Je crois que les méthodistes, aux Etats-Unis, ont pris position contre les punitions corporelles. Même chose pour le Conseil Œcuménique des Eglises (protestantes) en Afrique. Bizarrement, c’est dans la religion musulmane où pourtant la pratique des punitions corporelles est très intense, qu’on a vu des philosophes (par exemple Miskawayh, philosophe du Xe siècle, ou encore Ibn Khaldûn, historien du XIVe siècle) analyser avec le plus de perspicacité les effets nocifs des punitions corporelles.

Que répondez-vous aux parents, ces anciens enfants, qui disent « moi aussi j’ai reçu des gifles et des fessée. Ça ne m’a pas traumatisé » ?

Il est vrai que chez beaucoup de gens les effets des fessées ou des gifles sont atténués par l’affection que leurs parents leur ont donnée par ailleurs, ou/et par le fait que les punitions n’ont pas été données arbitrairement mais d’une manière qui leur a paru « juste ». Malheureusement, il y a toujours un effet secondaire qui demeure et qui montre que ces personnes ont subi en quelque sorte une lésion du sens moral, c’est que les parents qui disent cela trouvent normal :

  1. Que l’on frappe les enfants
  2. Qu’un être grand et fort frappe un être petit et faible.

Or, ces deux faits sont en contradiction avec le principe le plus élémentaire de la morale qu’ils cherchent en général à inculquer à leurs enfants: ne fais pas aux autres ce que tu ne veux pas qu’on te fasse. Et en général ils ne voient même pas la contradiction entre ce principe et ce qu’ils pratiquent et recommandent. Cette forme de cécité est bien la marque d’un traumatisme, mais non ressenti comme tel. Alice Miller a intitulé un de ses livres publié d’abord en allemand : « Tu ne t’apercevras de rien ». C’est un des effets les plus redoutables de la violence éducative.

Selon vous, les Français sont-ils prêts à changer leur approche de « la bonne fessée qui n’a jamais fait de mal à personne » ?

Il y a une évolution, surtout chez les jeunes parents, mais elle est très lente et les résistances sont très fortes. Elles sont dues en grande partie à l’attachement que nous avons à l’égard de nos parents. Il nous est très difficile de remettre en cause ce qu’ils nous ont fait subir.

Faut-il absolument légiférer pour faire évoluer les mentalités?

C’est précisément l’attachement que nous avons à l’égard de nos parents qui fait qu’il est indispensable de légiférer.
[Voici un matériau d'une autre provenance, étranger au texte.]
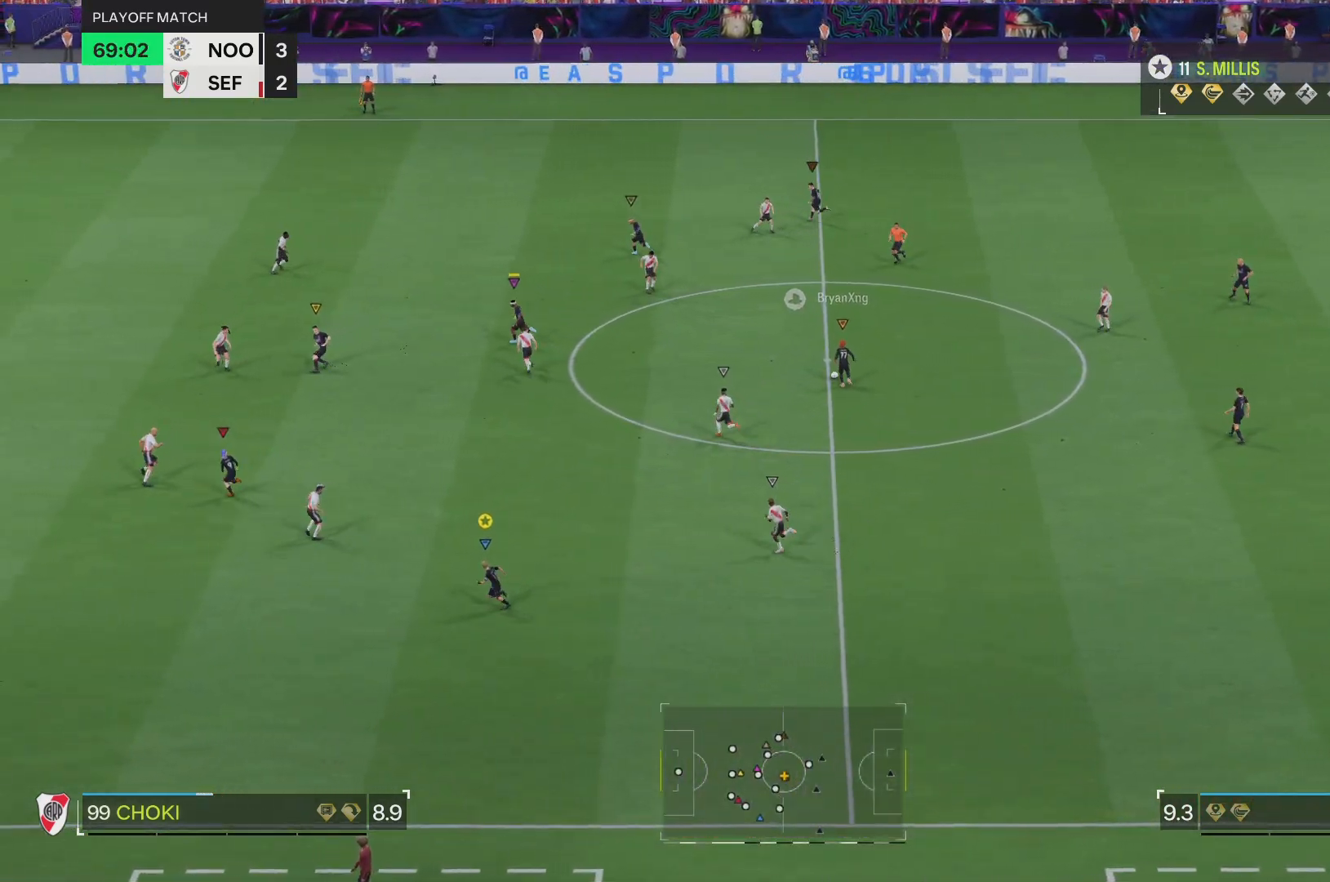
{"buttons": ["R2"], "left_stick": "left", "right_stick": "center", "events": [[467, "R2", "down"]]}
Nos parents font partie de notre psychisme. Quand nous frappons nos enfants, en un sens, ce sont eux qui frappent à travers nous (ce qu’exprime très bien le film de la fondation pour l’enfance). Tant qu’une autorité supérieure à celle des parents ne dit pas clairement qu’il est inacceptable de frapper les enfants et qu’ils doivent être respectés comme on respecte les adultes et les personnes âgées, l’usage ne changera pas, ou très lentement comme il change depuis le début du XIXe siècle.

Or, vu la nécessité où nous nous trouvons, notamment avec la crise climatique, d’effectuer des changements profonds dans notre comportement, il est urgent de permettre aux nouvelles générations de disposer de toutes leurs facultés affectives, intellectuelles et morales pour affronter les situations vers lesquelles nous allons. Et la violence éducative altère ces facultés. J’ajoute que dans un grand nombre de pays où les enfants sont encore frappés à coups de bâton ou punis d’autres manières aussi violentes, la situation est bien pire que chez nous et qu’il est donc urgent de donner l’exemple du renoncement à cette méthode d’éducation.
Pour aller plus loin :

La fessée, Olivier Maurel, éditions La Plage 2007 (réédition)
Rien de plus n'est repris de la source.